## Excerpt
Above: marshrutkas line up at the Yalta bus station.
When we approached him to have baggage stowed behind, he brusquely showed us what passed for the boot (turned out to be the narrow space beneath the rearmost passenger seats) and snarled something to the tune of I don't know, the space is already filled and you have two big suitcases (ya nye znayu, ya nye znayu, blah blah blah in Russian with pointed fingers alternating between luggage and boot). We weren't the only ones with stuff to stuff. Mary felt that some creative rearrangement would have freed up a little more space and made life easier for everybody. But our driver only stood by and continued his splenetic outbursts.
With the clock ticking, we did what the other passengers did and placed our two suitcases in the aisle. There were only two seats left on board - Mary took the more accessible one right at the front, while I clambered over myriad obstacles to parachute into mine all the way at the back. Our fellow passengers were good-humoured and it made the journey easier to know our driver managed to antagonize everybody else too.
Our destination this time, via yet another transit in Simferopol, was Bakhchisaray, the one-time capital of Crimean Khanate, nestled in a valley amongst low tufa plateaus. Crimean Tatar roots are mixed, emerging first in the thirteenth century out of an amalgamation between inhabitants of the Turkish steppe north and the more cosmopolitan coastal south.
The Khanate first established itself under Haji Giray in the geopolitical vacuum left behind by Timur's (that's Tamerlane to those of you who've read Marlowe) destruction of the Golden Horde, some time in the middle of the fifteenth century. The Golden Horde was one of the successor khanates to Chinggis Khan's sprawling empire. In fact, Haji Giray claimed to be a scion of Batu Khan, the founder of the Golden Horde.

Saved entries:

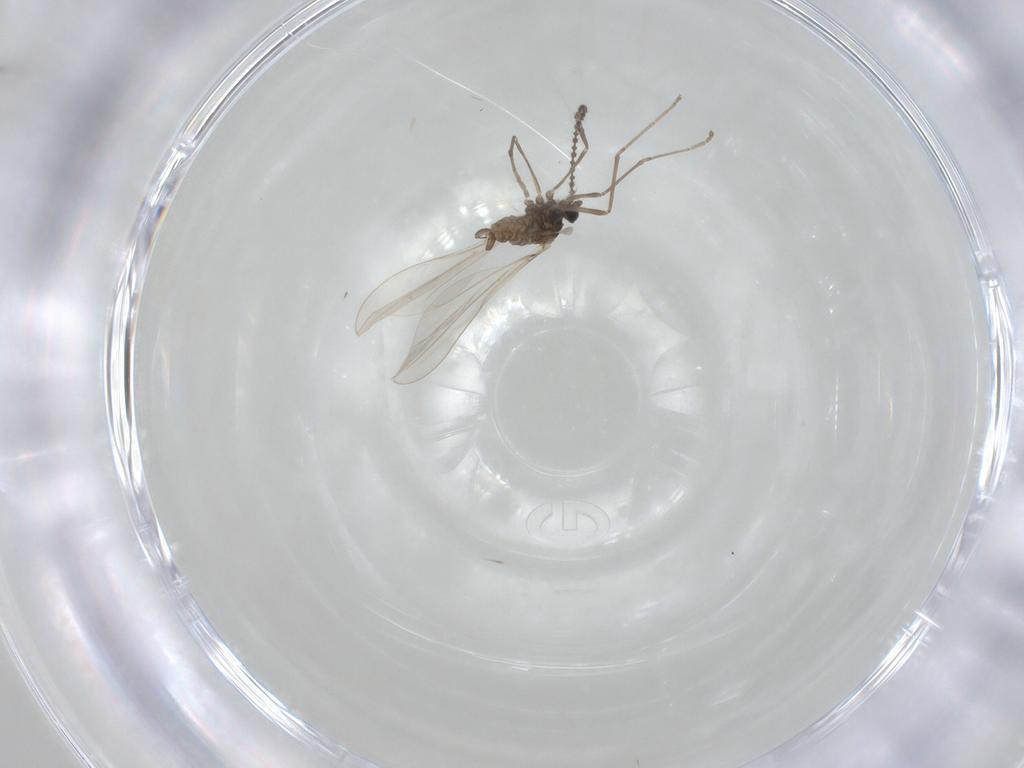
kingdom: Animalia
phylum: Arthropoda
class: Insecta
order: Diptera
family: Cecidomyiidae
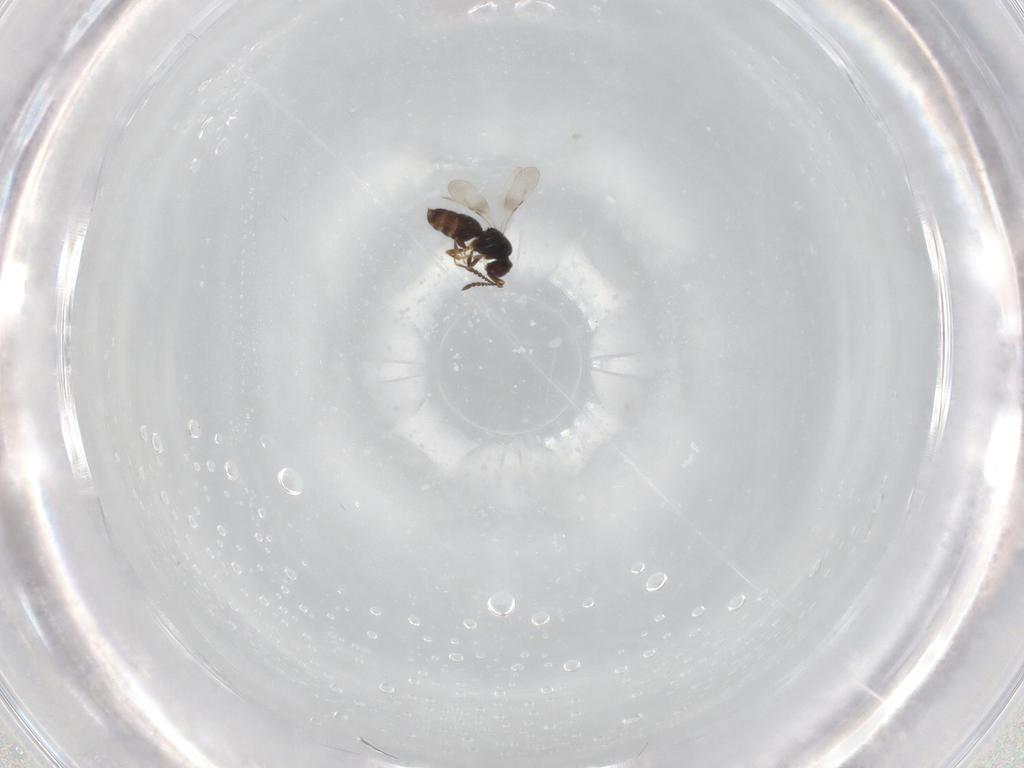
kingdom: Animalia
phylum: Arthropoda
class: Insecta
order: Hymenoptera
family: Ceraphronidae
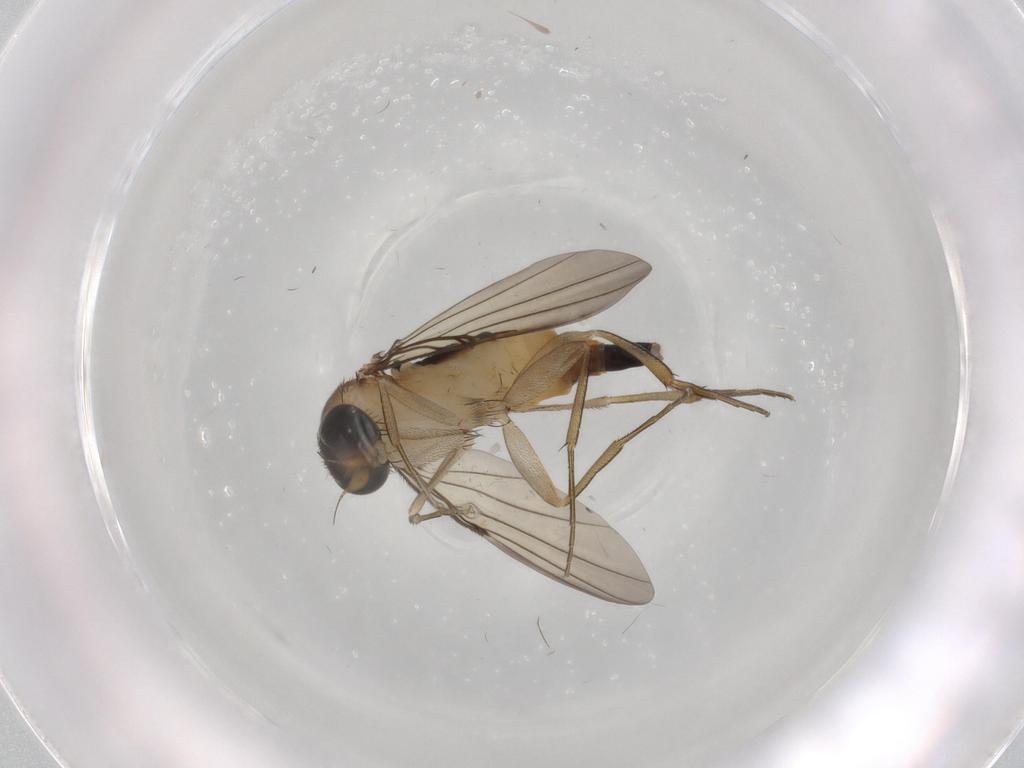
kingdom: Animalia
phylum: Arthropoda
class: Insecta
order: Diptera
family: Phoridae
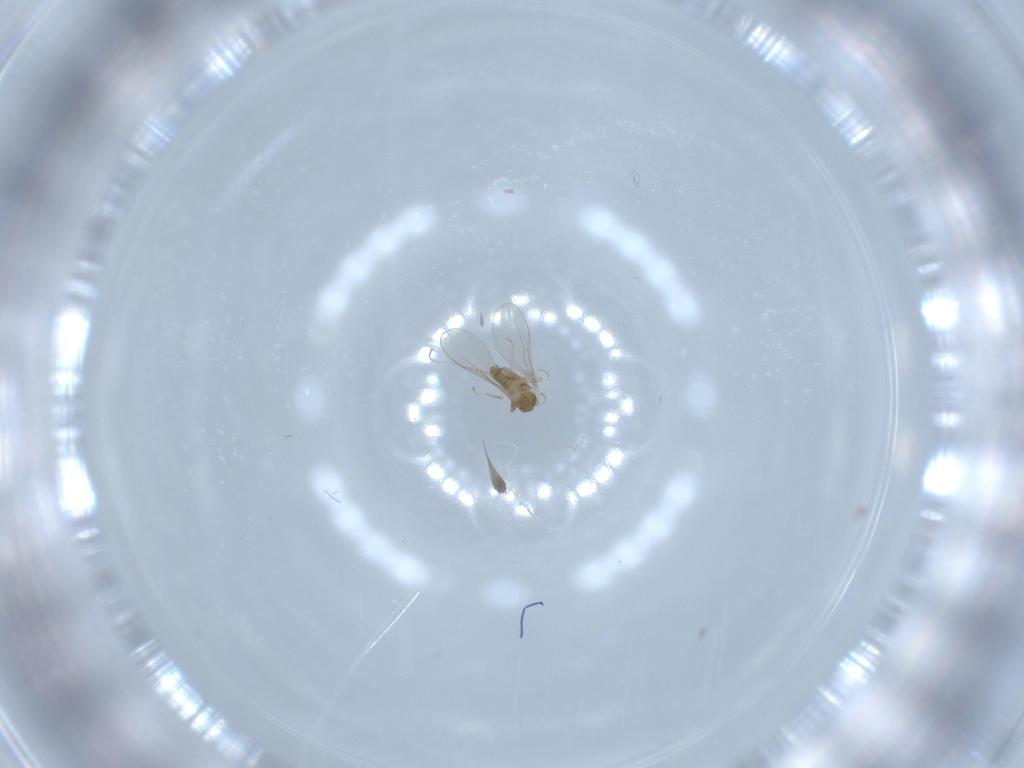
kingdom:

## Work task
Using the travel account above, explain why the writer found the marshrutka journey easier.

## Response box
The other passengers were good-humoured. It also made the trip easier to know that the driver had managed to antagonize everybody else as well.